» **Supplied text**:

########

Rhubarb Custard Bars

Rhubarb Custard Bars from the Recidemia collection

vegetarian
Prep15 min
Cook45 min
Total60 min
Servings4
Difficultyintermediate

Ingredients

Method

1
Preheat the oven to 350°F. Mix together 1 1/4 cup all-purpose flour, 1/2 cup sugar, and room temperature butter until the mixture resembles coarse crumbs.
2
Press the flour and butter mixture firmly into the bottom of a 9x13-inch baking dish to form an even crust layer.
3
Bake the crust for 10 minutes until it is lightly set but not browned.
10 minutes
4
While the crust bakes, cut the rhubarb into 1/2-inch pieces and spread them evenly over the partially baked crust.

########

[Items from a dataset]
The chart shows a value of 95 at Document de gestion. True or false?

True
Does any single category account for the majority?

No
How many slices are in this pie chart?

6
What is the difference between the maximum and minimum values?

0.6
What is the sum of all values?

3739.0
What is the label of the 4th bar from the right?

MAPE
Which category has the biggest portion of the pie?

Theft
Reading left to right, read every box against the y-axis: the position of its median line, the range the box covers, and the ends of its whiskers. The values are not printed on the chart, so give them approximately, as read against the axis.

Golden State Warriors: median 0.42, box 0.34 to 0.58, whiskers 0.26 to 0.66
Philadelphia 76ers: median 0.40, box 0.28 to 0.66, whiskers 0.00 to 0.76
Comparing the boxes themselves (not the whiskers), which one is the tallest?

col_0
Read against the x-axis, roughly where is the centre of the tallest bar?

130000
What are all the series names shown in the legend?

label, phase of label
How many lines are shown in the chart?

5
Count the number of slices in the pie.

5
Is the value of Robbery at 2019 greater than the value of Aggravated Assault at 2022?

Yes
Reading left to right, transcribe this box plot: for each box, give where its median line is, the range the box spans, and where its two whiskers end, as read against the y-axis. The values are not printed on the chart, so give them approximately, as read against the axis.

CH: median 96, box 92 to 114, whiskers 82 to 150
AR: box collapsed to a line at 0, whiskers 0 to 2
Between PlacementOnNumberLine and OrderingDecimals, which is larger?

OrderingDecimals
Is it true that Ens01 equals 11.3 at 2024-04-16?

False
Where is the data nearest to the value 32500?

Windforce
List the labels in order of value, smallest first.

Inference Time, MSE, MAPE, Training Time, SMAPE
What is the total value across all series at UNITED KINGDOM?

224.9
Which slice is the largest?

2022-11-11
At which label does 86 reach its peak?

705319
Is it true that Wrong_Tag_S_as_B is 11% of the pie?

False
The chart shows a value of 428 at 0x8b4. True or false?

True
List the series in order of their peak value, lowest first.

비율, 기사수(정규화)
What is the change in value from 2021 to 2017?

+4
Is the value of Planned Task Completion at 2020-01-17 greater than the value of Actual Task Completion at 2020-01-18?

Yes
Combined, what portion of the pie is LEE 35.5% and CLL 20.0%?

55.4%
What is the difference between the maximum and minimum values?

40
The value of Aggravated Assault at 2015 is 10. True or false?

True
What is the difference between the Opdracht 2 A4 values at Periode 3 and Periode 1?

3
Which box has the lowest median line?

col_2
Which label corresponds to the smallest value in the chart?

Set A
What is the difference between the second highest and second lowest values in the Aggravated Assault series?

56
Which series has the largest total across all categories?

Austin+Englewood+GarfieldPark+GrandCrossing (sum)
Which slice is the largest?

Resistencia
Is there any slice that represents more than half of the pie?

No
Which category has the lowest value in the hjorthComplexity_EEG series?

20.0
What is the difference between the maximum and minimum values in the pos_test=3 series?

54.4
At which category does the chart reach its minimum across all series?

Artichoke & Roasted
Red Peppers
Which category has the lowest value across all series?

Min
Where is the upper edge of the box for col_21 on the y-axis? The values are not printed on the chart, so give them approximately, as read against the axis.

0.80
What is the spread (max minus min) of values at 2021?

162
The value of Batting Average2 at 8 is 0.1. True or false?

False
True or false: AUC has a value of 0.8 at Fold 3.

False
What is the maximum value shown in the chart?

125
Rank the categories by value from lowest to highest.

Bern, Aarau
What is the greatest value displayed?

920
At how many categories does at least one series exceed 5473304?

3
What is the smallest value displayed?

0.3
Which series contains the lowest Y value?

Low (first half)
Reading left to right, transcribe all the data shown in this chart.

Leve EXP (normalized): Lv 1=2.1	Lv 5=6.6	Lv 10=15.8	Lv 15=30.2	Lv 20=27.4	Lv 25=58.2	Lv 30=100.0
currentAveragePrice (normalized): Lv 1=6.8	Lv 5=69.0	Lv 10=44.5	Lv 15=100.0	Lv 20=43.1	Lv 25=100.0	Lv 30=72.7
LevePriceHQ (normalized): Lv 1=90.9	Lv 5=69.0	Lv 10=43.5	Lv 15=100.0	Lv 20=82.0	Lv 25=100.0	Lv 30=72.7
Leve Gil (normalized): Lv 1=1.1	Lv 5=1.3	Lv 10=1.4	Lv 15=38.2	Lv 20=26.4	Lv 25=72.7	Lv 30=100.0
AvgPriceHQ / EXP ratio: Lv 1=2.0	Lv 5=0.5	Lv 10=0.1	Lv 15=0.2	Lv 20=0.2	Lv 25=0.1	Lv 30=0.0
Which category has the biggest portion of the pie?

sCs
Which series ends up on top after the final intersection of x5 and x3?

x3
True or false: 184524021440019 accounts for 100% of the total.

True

########

» **What to work on**:
[1] Translate this sentence from the rhubarb custard bars recipe into Spanish: "Bake the crust for 10 minutes until it is lightly set but not browned."
[2] Give the next part of the rhubarb custard bars recipe, picking up after its last step.
None of the material is needed for this work.

» **Task-by-task outputs**:
[1] Hornea la base durante 10 minutos, hasta que esté ligeramente firme pero sin dorarse.

[2]
5
In a large bowl, whisk together 4 beaten eggs, 1 cup sugar, 2 tbsp flour, 1/4 tsp salt, and 1 tsp vanilla until well combined.
6
Pour the custard mixture evenly over the rhubarb and crust.
7
Bake for 30-35 minutes until the custard filling is set in the center but still slightly jiggly at the edges, and the top is light golden.
33 minutes
8
Remove from the oven and allow the bars to cool in the pan for at least 15 minutes before cutting into squares.